Seitenauszug

Junge Freiheit-Lese- und Gesprächskreise -
Umfeld und Abspaltungen
Stand des Artikels: 1996
Die Phasen: Dieter Stein hebt im Januar 1992 unter dem
Titel »Ist das etwa eine neue Graswurzelrevolution« in der
Jungen Freiheit (JF) die Bildung neuer Seminare und Lesekreise hervor[1].
Bis Ende 1993 gründen sich in mehr als 20 Städten Lese- bzw.
Arbeitskreise, die sich auf die JF beziehen, zum Teil von JF-Mitarbeiter
geleitet werden und für die in der JF geworben wird. Sie führen
Veranstaltungen mit Referenten des konservativen bis rechtsextremistischen
Spektrums durch. Zu nennen wären hier u.a.: Jungkonservativer Club,
Konservativer Gesprächskreis Karlsruhe (Literaturkreis e.V.), Konservativer
Arbeitskreis Gießen/Mittelhessen (Anfang 1993 umbenannt in Konservativer
Gesprächskreis Wetzlarer Forum), JF-Lesekreis Berlin (Kontakt: Helge
Drescher), Konservativer Gesprächskreis Dortmund (Kontakt: Claus-Georg
Pleyer). Im Zuge der redaktionsinternen Auseinandersetzungen um den politischen
Kurs der JF erwirkte Stein Ende 1994 eine Verfügung gegen den JF-Lesekreis
Berlin, der den Flügel um Andreas Molau unterstützte, sich mit
seinem Namen nicht mehr auf die JF zu beziehen. Dieser arbeitete zunächst
als Berlin - Gesprächskreis und schließlich als Deutsches
Kolleg weiter. Im Juni 1996 untersagte die JF schließlich allen
Lesekreisen, sich in der Namensgebung an die Wochenzeitung anzulehnen
und distanziert sich von der Freien Deutschen Sommeruniversität[2].
Zwei Beispiele: 1.) Der Jungkonservative Club
aus München gründete sich am 10. November 1991 in den Räumen
der Zeitschrift Criticon und sprach neben deren
Leserschaft die der JF an. Das »konservative Spektrum (im weitesten
Sinne)«[3] sollte eingebunden werden. Das Treffen wurde
von Alexander Wolf geleitet, Hans-Ulrich Kopp hielt den Einleitungsvortrag.
Weitere Veranstaltungen wurden im Haus der Burschenschaft Danubia und
im Club Preysing Palais abgehalten. Als Referenten waren u. a. angekündigt:
Freiherr von Spaun (»als einer der lebenden Freikorpskämpfer«,
am 12. Dezember 1993), Franz Riedweg (»Im Zweiten Weltkrieg Chef
der Europäischen Freiwilligenleitstelle« referiert am Reichsgründungstag
18. Januar 1994 »über frühere Konzeptionen für ein
gemeinsames europäisches Haus«), Martin Pabst (Hilfskomitee
Südliches Afrika, am 6. Juni 1994), Wilfred van Oven (am 10.

Aufgabe
Wie lassen sich die wichtigsten Fakten des Absatzes, der im Auszug über die JF-Lesekreise oben mit »Die Phasen:« beginnt, kürzer fassen? Gib sie als Liste wieder.

Datensätze mit Landmarkenkoordinaten

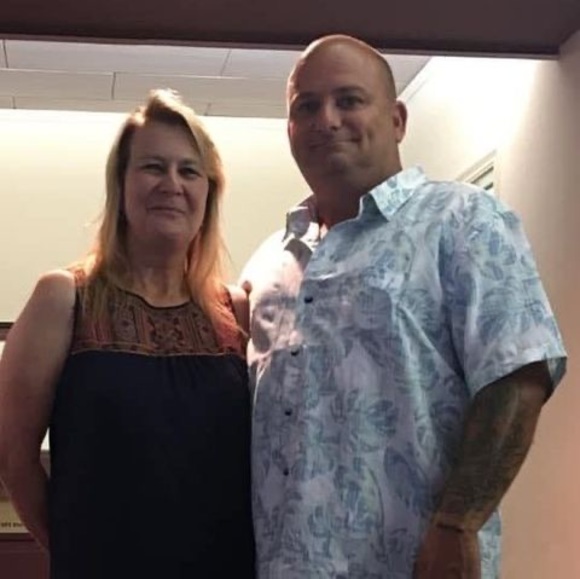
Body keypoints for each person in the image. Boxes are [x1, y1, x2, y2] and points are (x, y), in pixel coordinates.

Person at [240, 34, 567, 578]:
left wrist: (457, 523)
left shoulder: (463, 220)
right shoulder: (267, 266)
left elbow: (518, 376)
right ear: (290, 129)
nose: (327, 120)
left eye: (348, 100)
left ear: (396, 120)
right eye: (307, 106)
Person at [0, 89, 255, 578]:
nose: (172, 184)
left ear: (209, 192)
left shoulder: (234, 309)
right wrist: (76, 550)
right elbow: (14, 458)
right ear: (121, 184)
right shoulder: (63, 298)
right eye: (153, 167)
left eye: (189, 171)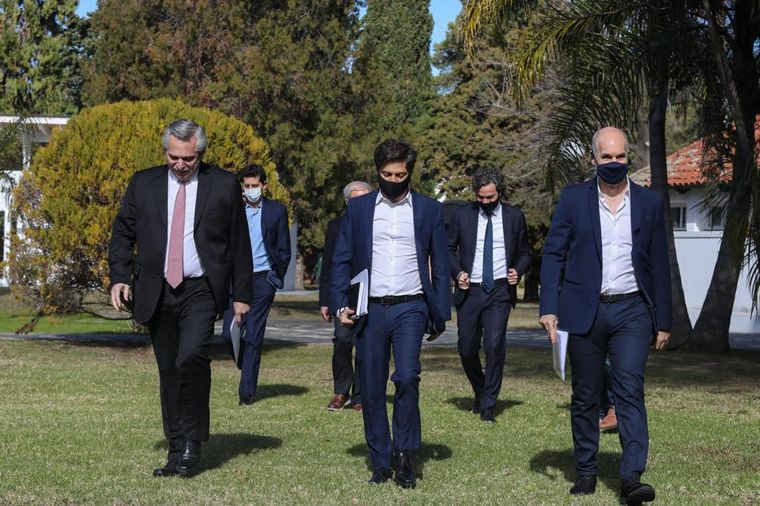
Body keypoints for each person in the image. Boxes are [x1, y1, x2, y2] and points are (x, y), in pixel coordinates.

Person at [108, 119, 252, 477]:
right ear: (166, 152)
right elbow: (123, 232)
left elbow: (238, 241)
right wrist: (119, 277)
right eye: (174, 157)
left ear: (200, 153)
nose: (180, 165)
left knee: (192, 357)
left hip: (200, 289)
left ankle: (192, 443)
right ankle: (175, 447)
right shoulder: (144, 183)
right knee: (169, 368)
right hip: (157, 289)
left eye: (188, 158)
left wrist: (242, 295)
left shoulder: (223, 183)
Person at [539, 127, 671, 504]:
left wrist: (664, 320)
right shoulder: (574, 199)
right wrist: (548, 307)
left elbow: (659, 262)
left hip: (632, 309)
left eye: (620, 156)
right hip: (585, 310)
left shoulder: (649, 202)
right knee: (585, 393)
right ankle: (586, 471)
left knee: (630, 390)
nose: (614, 162)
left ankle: (632, 477)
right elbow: (553, 254)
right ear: (593, 159)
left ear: (629, 156)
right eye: (607, 157)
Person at [330, 139, 450, 488]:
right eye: (387, 174)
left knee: (408, 376)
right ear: (377, 172)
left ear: (409, 172)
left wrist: (440, 313)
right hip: (370, 309)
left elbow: (441, 264)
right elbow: (341, 260)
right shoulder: (359, 209)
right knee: (370, 386)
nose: (394, 180)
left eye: (400, 175)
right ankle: (381, 461)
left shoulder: (429, 209)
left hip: (411, 306)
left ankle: (404, 454)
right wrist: (340, 305)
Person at [447, 167, 531, 423]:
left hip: (499, 291)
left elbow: (525, 253)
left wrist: (518, 270)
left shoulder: (514, 217)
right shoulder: (462, 215)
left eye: (490, 197)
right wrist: (458, 273)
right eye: (480, 197)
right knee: (466, 349)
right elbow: (447, 250)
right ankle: (481, 389)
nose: (485, 202)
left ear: (499, 193)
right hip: (469, 291)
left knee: (494, 347)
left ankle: (488, 406)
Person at [222, 164, 291, 406]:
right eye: (247, 186)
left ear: (264, 186)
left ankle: (246, 392)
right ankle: (245, 359)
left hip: (263, 278)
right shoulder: (233, 210)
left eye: (254, 185)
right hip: (235, 277)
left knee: (253, 333)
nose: (250, 189)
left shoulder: (277, 211)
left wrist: (274, 275)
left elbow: (283, 248)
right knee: (228, 332)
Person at [319, 181, 372, 412]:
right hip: (343, 293)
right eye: (356, 200)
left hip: (371, 292)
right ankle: (341, 391)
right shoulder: (336, 226)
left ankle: (361, 395)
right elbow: (329, 265)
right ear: (347, 202)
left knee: (366, 344)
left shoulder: (377, 225)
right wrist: (325, 301)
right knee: (342, 340)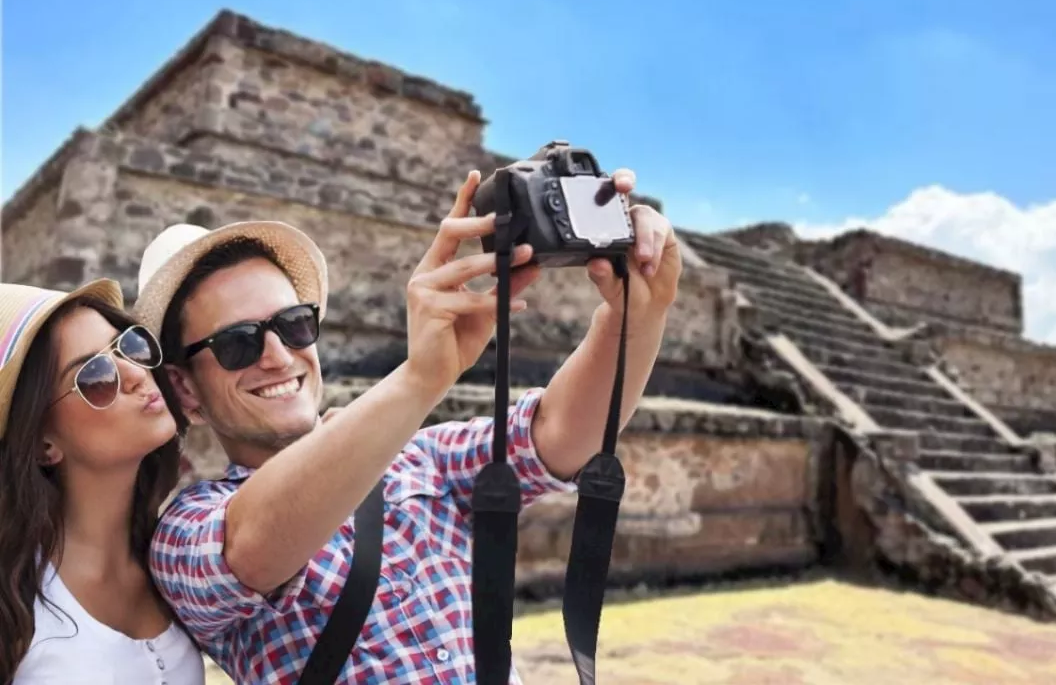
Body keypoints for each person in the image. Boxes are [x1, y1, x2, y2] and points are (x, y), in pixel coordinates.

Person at [138, 167, 681, 684]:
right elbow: (253, 544)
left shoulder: (420, 457)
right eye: (238, 343)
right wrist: (421, 376)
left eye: (294, 324)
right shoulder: (183, 533)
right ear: (185, 388)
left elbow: (559, 436)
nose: (279, 356)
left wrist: (636, 312)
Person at [0, 279, 206, 685]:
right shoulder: (12, 605)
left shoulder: (179, 559)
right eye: (95, 376)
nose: (135, 374)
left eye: (128, 346)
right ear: (44, 444)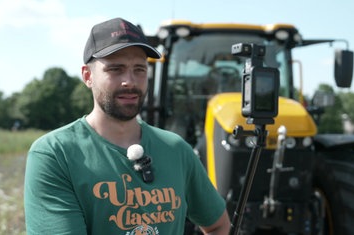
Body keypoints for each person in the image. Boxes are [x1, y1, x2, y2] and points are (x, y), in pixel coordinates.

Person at [24, 17, 230, 235]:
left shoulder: (177, 150)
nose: (130, 81)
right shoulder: (56, 154)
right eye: (116, 69)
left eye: (139, 69)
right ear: (88, 76)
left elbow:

Musterlösung
- Januar 1992: Dieter Stein hebt in der JF unter dem Titel »Ist das etwa eine neue Graswurzelrevolution« die Bildung neuer Seminare und Lesekreise hervor.
- Bis Ende 1993: In mehr als 20 Städten gründen sich Lese- bzw. Arbeitskreise, die sich auf die JF beziehen. Sie werden zum Teil von JF-Mitarbeitern geleitet und in der JF beworben. Ihre Referenten kommen aus dem konservativen bis rechtsextremistischen Spektrum.
- Genannte Kreise: Jungkonservativer Club, Konservativer Gesprächskreis Karlsruhe (Literaturkreis e.V.), Konservativer Arbeitskreis Gießen/Mittelhessen (Anfang 1993 umbenannt in Konservativer Gesprächskreis Wetzlarer Forum), JF-Lesekreis Berlin, Konservativer Gesprächskreis Dortmund.
- Ende 1994: Im internen Streit um den Kurs der JF erwirkt Stein eine Verfügung gegen den JF-Lesekreis Berlin, der den Flügel um Andreas Molau unterstützt. Der Kreis darf sich mit seinem Namen nicht mehr auf die JF beziehen. Er arbeitet erst als Berlin-Gesprächskreis und dann als Deutsches Kolleg weiter.
- Juni 1996: Die JF untersagt allen Lesekreisen, sich im Namen an die Wochenzeitung anzulehnen. Außerdem distanziert sie sich von der Freien Deutschen Sommeruniversität.